Tugas A: Cetak bagian berita syarat PCR, mulai dari "Ketua DPR RI" dan berakhir pada "kota-kota besar lainnya.".
Tugas B:
Jawab pertanyaan berikut berdasarkan berita syarat PCR.
(i) Menurut Puan, siapa yang mengeluarkan kebijakan wajib PCR bagi penumpang pesawat?
(ii) Menurut Puan, tes PCR seharusnya hanya digunakan untuk apa?
(iii) Nur Nadlifah adalah anggota komisi berapa?

Kutipan bacaan:
-*-*-
DPR Kritik Pemberlakuan Syarat PCR untuk Penumpang Pesawat

MONITORDAY.COM - Di tangah kasus Covid-19 yang semakin melandai, Pemerintah memberlakukan pengetatan syarat perjalanan udara domestik dengan mewajibkan penumpang pesawat memiliki surat keterangan PCR negatif Covid-19. Kebijakan ini mendapat kritik dari banyak pihak.
Ketua DPR RI Puan maharani mengatakan, kebijakan yang dikeluarkan oleh Menteri Dalam Negeri, Tito Karnavian ini membingungkan lantaran diterapkan ketika kasus Covid-19 di Indonesia sedang melandai.
"Kenapa dulu ketika Covid-19 belum selandai sekarang, justru tes antigen dibolehkan sebagai syarat penerbangan. Kalau sekarang harus PCR karena hati-hati, apakah berarti waktu antigen dibolehkan, kita sedang tidak atau kurang hati-hati?," kata Puan, dalam keterangan tertulis, Kamis (21/10/2021).
Menurut Puan, tes PCR seharusnya hanya digunakan untuk pemeriksaan bagi suspek Corona. Dia pun mengingatkan bahwa fasilitas kesehatan di Indonesia juga belum merata, sehingga fasilitas untuk tes PCR tidak semudah di Jakarta, atau kota-kota besar lainnya.
"Di daerah belum tentu hasil tes PCR bisa selesai dalam 7x24 jam, maka kurang tepat ketika aturan tes PCR bagi perjalanan udara berlaku untuk 2x24 jam," tegas ketua DPP PDIP itu.
Lebih lanjut, Puan pun mempertanyakan rencana pemerintah mengizinkan pesawat untuk mengangkut penumpang penuh. Menurut dia, hal itu justru tidak sejalan dengan alasan diberlakukannya syarat PCR.
"Ini semakin membingungkan masyarakat. Ketika tes PCR dikatakan menjadi upaya menekan penyebaran Covid-19 di tengah meningkatnya mobilitas masyarakat, namun kapasitas penumpang pesawat semakin diperbesar," ucap Puan.
Sementara itu, Anggota Komisi IX, Nur Nadlifah menilai kebijakan ini aneh, karena bertolak belakang dengan kampanye pemerintah untuk mengajak masyarakat menyukseskan vaksinasi. Menurutnya, mewajibkan tes PCR akan sangat membebani masyarakat.
"Percuma masyarakat diajak menyukseskan vaksinasi tapi kenyataan di lapangan masyarakat masih dibebankan dengan tes PCR. Seharusnya masyarakat tidak dibebankan dengan hal-hal yang mestinya tidak perlu dilakukan," ujar Nadlifah.
-*-*-
Kumpulan data:
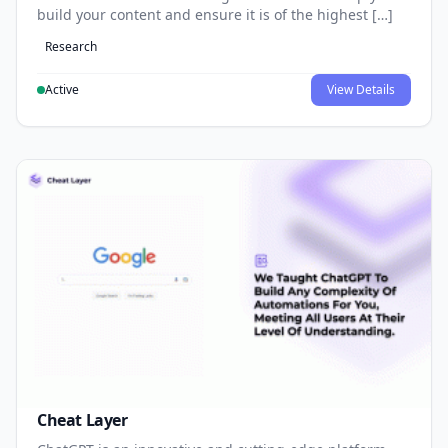
build your content and ensure it is of the highest […]
Research
Active
View Details
Cheat Layer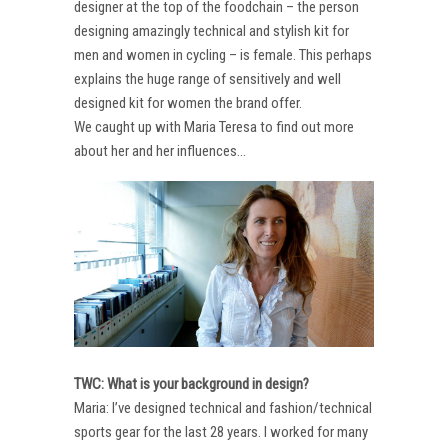
designer at the top of the foodchain – the person
designing amazingly technical and stylish kit for
men and women in cycling – is female. This perhaps
explains the huge range of sensitively and well
designed kit for women the brand offer.
We caught up with Maria Teresa to find out more
about her and her influences…
TWC: What is your background in design?
Maria: I’ve designed technical and fashion/technical
sports gear for the last 28 years. I worked for many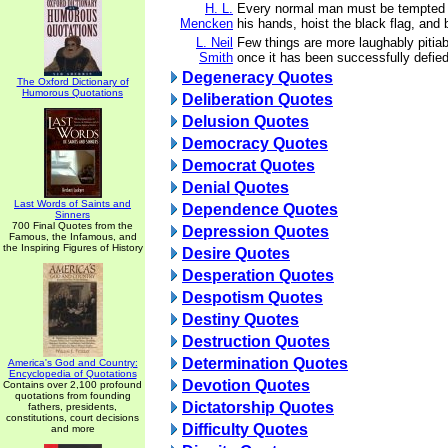
H. L.
Every normal man must be tempted a
Mencken
his hands, hoist the black flag, and b
L. Neil
Few things are more laughably pitiab
Smith
once it has been successfully defied
Degeneracy Quotes
The Oxford Dictionary of
Humorous Quotations
Deliberation Quotes
Delusion Quotes
Democracy Quotes
Democrat Quotes
Denial Quotes
Last Words of Saints and
Dependence Quotes
Sinners
700 Final Quotes from the
Depression Quotes
Famous, the Infamous, and
the Inspiring Figures of History
Desire Quotes
Desperation Quotes
Despotism Quotes
Destiny Quotes
Destruction Quotes
Determination Quotes
America's God and Country:
Encyclopedia of Quotations
Devotion Quotes
Contains over 2,100 profound
quotations from founding
Dictatorship Quotes
fathers, presidents,
constitutions, court decisions
Difficulty Quotes
and more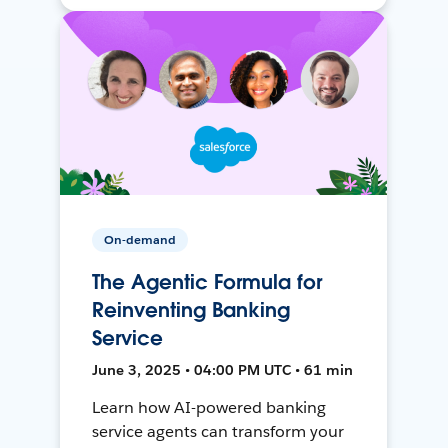
On-demand
The Agentic Formula for
Reinventing Banking
Service
June 3, 2025 • 04:00 PM UTC • 61 min
Learn how AI-powered banking
service agents can transform your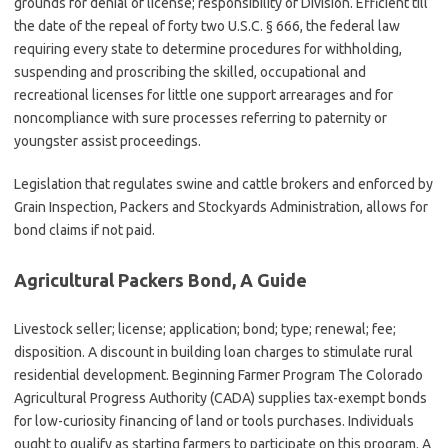
grounds for denial of license; responsibility of Division. Efficient till
the date of the repeal of forty two U.S.C. § 666, the federal law
requiring every state to determine procedures for withholding,
suspending and proscribing the skilled, occupational and
recreational licenses for little one support arrearages and for
noncompliance with sure processes referring to paternity or
youngster assist proceedings.
Legislation that regulates swine and cattle brokers and enforced by
Grain Inspection, Packers and Stockyards Administration, allows for
bond claims if not paid.
Agricultural Packers Bond, A Guide
Livestock seller; license; application; bond; type; renewal; fee;
disposition. A discount in building loan charges to stimulate rural
residential development. Beginning Farmer Program The Colorado
Agricultural Progress Authority (CADA) supplies tax-exempt bonds
for low-curiosity financing of land or tools purchases. Individuals
ought to qualify as starting farmers to participate on this program. A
-*-*-
Jawaban tertulis A:
Ketua DPR RI Puan maharani mengatakan, kebijakan yang dikeluarkan oleh Menteri Dalam Negeri, Tito Karnavian ini membingungkan lantaran diterapkan ketika kasus Covid-19 di Indonesia sedang melandai.
"Kenapa dulu ketika Covid-19 belum selandai sekarang, justru tes antigen dibolehkan sebagai syarat penerbangan. Kalau sekarang harus PCR karena hati-hati, apakah berarti waktu antigen dibolehkan, kita sedang tidak atau kurang hati-hati?," kata Puan, dalam keterangan tertulis, Kamis (21/10/2021).
Menurut Puan, tes PCR seharusnya hanya digunakan untuk pemeriksaan bagi suspek Corona. Dia pun mengingatkan bahwa fasilitas kesehatan di Indonesia juga belum merata, sehingga fasilitas untuk tes PCR tidak semudah di Jakarta, atau kota-kota besar lainnya.

Jawaban tertulis B:
(i) Menteri Dalam Negeri, Tito Karnavian.
(ii) Untuk pemeriksaan bagi suspek Corona.
(iii) Komisi IX.